**PROVIDED INFORMATION:**
_ _ _ _ _ _ _

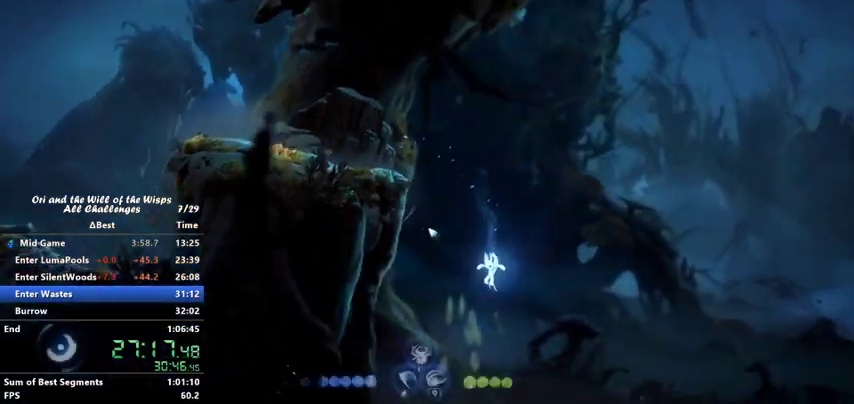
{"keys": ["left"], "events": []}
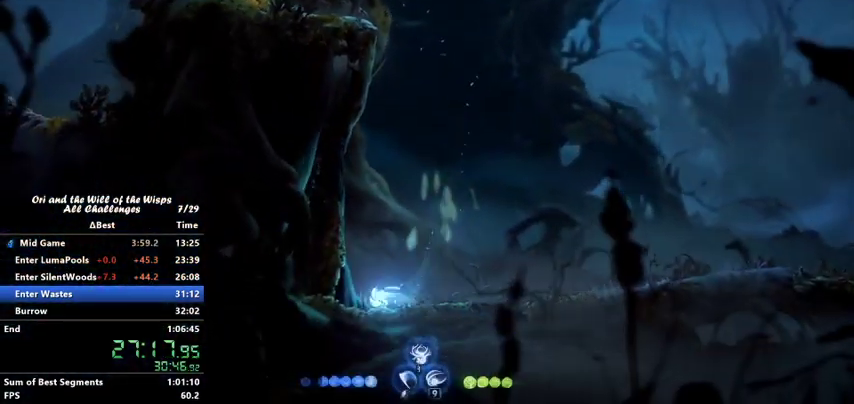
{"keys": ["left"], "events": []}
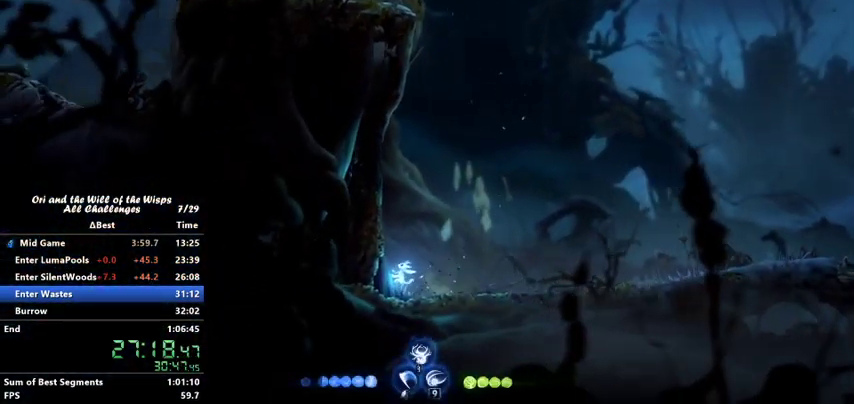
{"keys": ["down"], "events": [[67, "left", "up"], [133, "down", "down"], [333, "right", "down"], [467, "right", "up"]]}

_ _ _ _ _ _ _

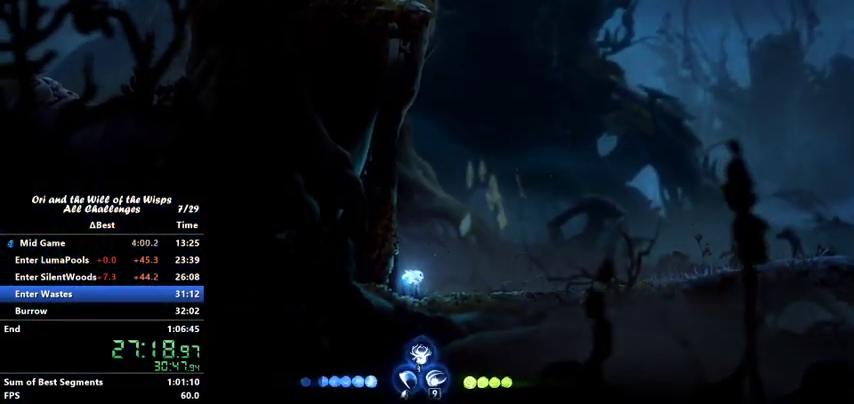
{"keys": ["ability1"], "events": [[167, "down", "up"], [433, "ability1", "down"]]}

_ _ _ _ _ _ _

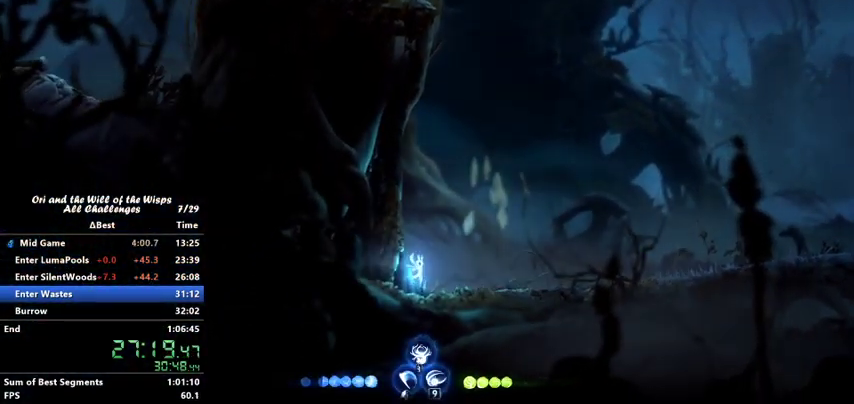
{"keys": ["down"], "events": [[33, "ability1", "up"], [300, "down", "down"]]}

_ _ _ _ _ _ _

**ASSIGNMENT:**
One number is the full answer: how many lines of the records include the string "down".

**OUTPUT OF THE TASK:**
3